Santa was good to automobile dealers and home goods stores, but left coal in department and apparel specialty store stockings this year, according to the most recent U.S. Department of Commerce retail sales data.
Retail sales for the last two months of 2014, the period considered the holiday season, were $33.6 billion higher than in 2013, or 3.9%, slightly below the NRF’s expected 4.1%.
Not surprisingly, gas stations saw a huge drop in sales – of $8.5 billion, to be exact, due to the plunge in gas prices and the fact that people didn’t do much extra driving as a result. Consumers did, however, elect to put their gas in new cars: Automotive retailers enjoyed a windfall of $14 billion in the two-month period, more than 40 percent of retail’s total increase.
Folks also decided to eat out more. Restaurant sales rose by more than $6.5 billion in November and December, 7 percent more than in the corresponding months of 2013.
Grocery store sales were up by $3.4 billion–not surprising given the sharply higher prices for beef, dairy and other staple products this year.
Sales in home related stores – electronics, furniture, building centers and the like – rose by a whopping $5 billion in the season. Low interest rates and the recovering job market have rebooted the housing industry, always a good thing for these retail sectors and a positive sign for the economy.
E-commerce pure-plays (i.e., Amazon) had a $5 billion increase over last year, evidence of the dramatic shift in shopping habits by American consumers. Even though gas was cheap, they took fewer trips to the mall.
Department, chain and discount stores were down slightly compared to 2013, while apparel specialty stores saw sales rise by $1.8 billion, giving the combined sector, which represents most of apparel sales, a $1.6 billion boost, pretty low relative to other discretionary categories, but consistent with what we’ve been hearing about declining foot traffic at malls.

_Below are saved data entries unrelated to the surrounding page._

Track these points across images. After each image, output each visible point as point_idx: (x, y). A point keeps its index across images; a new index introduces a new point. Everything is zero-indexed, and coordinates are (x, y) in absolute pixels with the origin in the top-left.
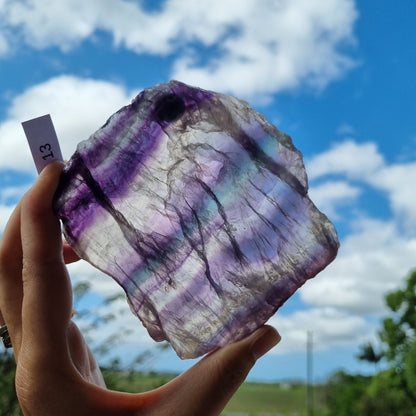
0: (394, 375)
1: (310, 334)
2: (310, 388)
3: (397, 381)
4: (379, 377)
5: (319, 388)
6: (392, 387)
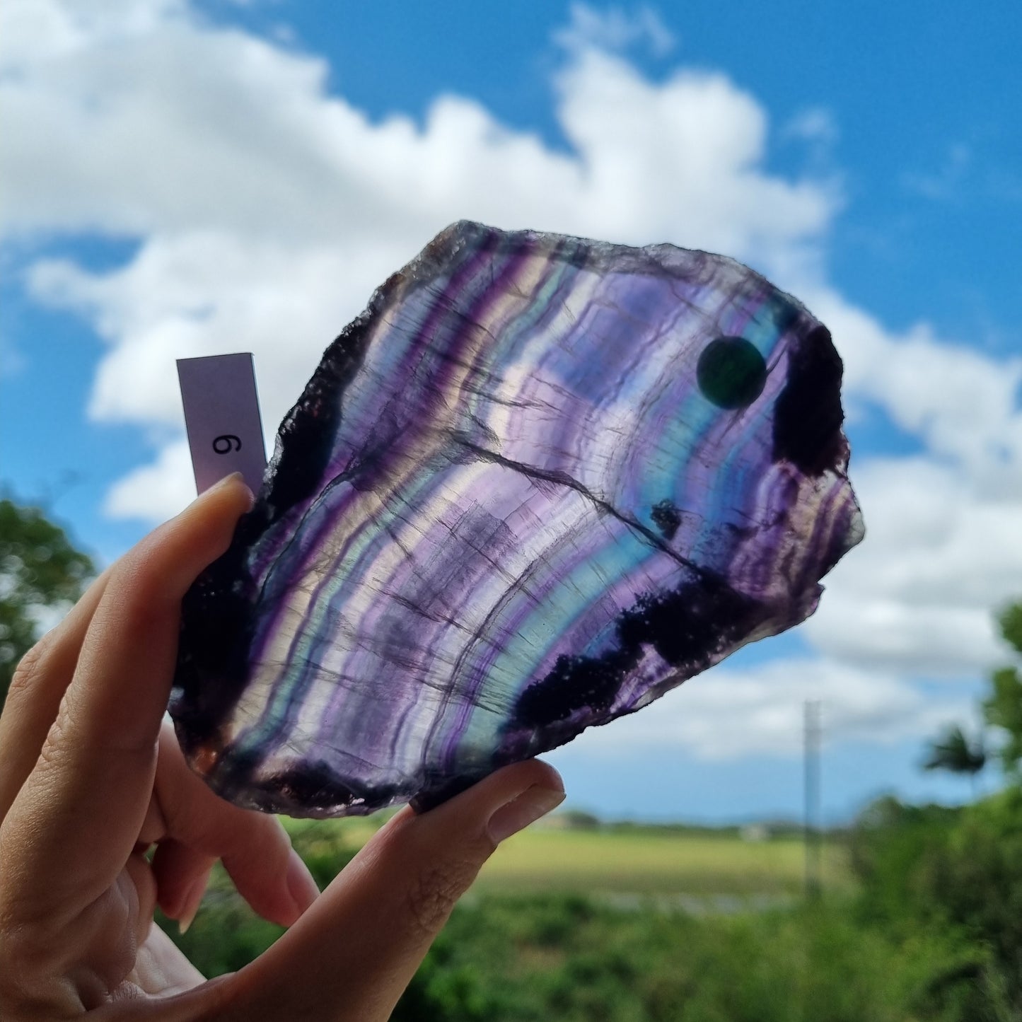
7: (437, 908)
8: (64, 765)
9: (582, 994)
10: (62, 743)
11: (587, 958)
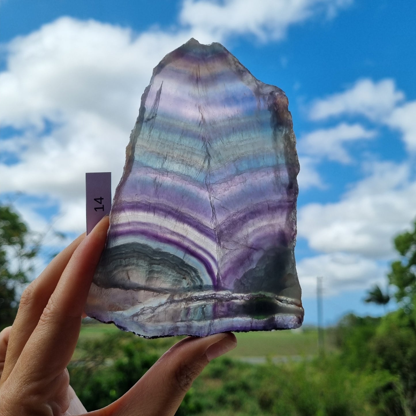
0: (402, 315)
1: (319, 280)
2: (321, 331)
3: (406, 321)
4: (388, 318)
5: (330, 331)
6: (400, 327)
7: (186, 381)
8: (51, 322)
9: (230, 397)
10: (50, 314)
11: (232, 383)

That $1.6 billion for the combined department and specialty sector is a small number, and not great news for apparel retailers, since it means that consumers are placing lower priority on apparel than on categories like entertainment and consumer products that are easier to buy online.
The decline in brick-and-mortar sales has put a spotlight on the fact that we have too much square footage in apparel in this country, a situation that isn’t going to change in the near term. Although a growing number of retailers (Macy’s, J.C. Penney, Aeropostale, Abercrombie) are closing underperforming stores, another group (Zara, Uniqlo, Nordstrom Rack, Urban Outfitters, to name just a few) are expanding their footprint, which has caused several apparel specialty chains to finally throw in the towel and file for bankruptcy, with more expected to follow.

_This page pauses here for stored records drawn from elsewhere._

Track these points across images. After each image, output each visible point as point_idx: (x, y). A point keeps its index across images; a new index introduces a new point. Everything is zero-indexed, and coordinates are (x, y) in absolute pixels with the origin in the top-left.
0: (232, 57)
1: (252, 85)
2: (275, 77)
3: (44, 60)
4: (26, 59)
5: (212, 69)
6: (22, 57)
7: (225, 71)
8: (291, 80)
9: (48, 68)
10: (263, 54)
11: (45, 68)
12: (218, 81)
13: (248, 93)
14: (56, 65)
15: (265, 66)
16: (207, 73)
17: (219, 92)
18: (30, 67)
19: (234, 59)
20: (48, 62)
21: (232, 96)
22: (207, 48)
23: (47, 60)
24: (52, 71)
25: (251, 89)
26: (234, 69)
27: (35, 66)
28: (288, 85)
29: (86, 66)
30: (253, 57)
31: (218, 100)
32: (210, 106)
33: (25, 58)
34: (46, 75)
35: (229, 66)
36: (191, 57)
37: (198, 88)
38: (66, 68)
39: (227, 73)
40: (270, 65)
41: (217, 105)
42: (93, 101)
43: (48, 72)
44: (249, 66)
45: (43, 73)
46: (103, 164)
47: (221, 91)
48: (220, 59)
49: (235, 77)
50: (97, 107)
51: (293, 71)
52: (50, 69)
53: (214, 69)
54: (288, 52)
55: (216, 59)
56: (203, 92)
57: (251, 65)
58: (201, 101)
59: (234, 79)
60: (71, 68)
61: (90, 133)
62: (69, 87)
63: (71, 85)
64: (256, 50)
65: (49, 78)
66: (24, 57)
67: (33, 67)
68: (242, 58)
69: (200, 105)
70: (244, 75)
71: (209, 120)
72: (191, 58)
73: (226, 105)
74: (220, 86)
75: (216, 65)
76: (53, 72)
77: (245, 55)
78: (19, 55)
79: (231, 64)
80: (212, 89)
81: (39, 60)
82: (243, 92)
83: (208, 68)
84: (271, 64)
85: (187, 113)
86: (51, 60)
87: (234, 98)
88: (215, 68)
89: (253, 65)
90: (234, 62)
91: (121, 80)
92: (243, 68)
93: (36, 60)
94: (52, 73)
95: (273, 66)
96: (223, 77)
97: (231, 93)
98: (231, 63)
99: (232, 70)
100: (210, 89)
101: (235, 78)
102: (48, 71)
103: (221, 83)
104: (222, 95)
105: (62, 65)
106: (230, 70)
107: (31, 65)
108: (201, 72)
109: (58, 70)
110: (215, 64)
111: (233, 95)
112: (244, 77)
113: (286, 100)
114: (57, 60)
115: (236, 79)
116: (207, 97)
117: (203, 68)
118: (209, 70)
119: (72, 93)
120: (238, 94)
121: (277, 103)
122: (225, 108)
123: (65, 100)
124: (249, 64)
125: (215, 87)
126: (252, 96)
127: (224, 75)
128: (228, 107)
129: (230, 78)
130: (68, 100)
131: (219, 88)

As we learned in Economics 101, an overabundance of supply combined with tepid demand is a recipe for sliding prices. Consumers have become addicted to promotions and sales, and addictions are tough things to kick. Seventy percent off is the new 30 percent off. We don’t think twice about dropping $4 on a cup of coffee at Starbucks or hundreds of dollars on the latest iPhone, but won’t buy a cashmere sweater until it’s been marked down from $180 to $59, because that’s what relentless discounting has trained consumers to do. Data released Friday by the Bureau of Labor Statistics underscored the seriousness of the situation: the CPI for apparel plunged by 3.2% in December, its biggest decline in over a decade.

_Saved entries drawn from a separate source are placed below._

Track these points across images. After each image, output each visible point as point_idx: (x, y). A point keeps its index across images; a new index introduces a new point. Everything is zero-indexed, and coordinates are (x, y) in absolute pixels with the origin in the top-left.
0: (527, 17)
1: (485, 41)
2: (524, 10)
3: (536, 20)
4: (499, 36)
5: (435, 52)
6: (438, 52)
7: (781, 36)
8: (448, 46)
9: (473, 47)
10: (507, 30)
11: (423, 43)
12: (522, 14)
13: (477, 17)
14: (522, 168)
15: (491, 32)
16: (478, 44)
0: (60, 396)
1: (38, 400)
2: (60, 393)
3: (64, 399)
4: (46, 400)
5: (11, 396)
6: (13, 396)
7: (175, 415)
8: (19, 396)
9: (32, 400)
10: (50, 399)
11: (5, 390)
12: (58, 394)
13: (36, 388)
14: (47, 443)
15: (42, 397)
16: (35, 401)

What are the implications of these metrics for apparel retailers and brands? Those who continue to differentiate themselves solely on the basis of price will find themselves in an unforgiving downward spiral from which it is impossible to recover. The survivors and thrivers, by contrast, will be those who understand their consumers, and who take the time and expend the energy to understand them and put them first. These brands will focus on developing unique, innovative and differentiated product. They will take a page from the entertainment industry’s book and make shopping more of an irresistible experience. They will see to it that their brands have a compelling reason for being. The cost of not doing so could be prohibitive.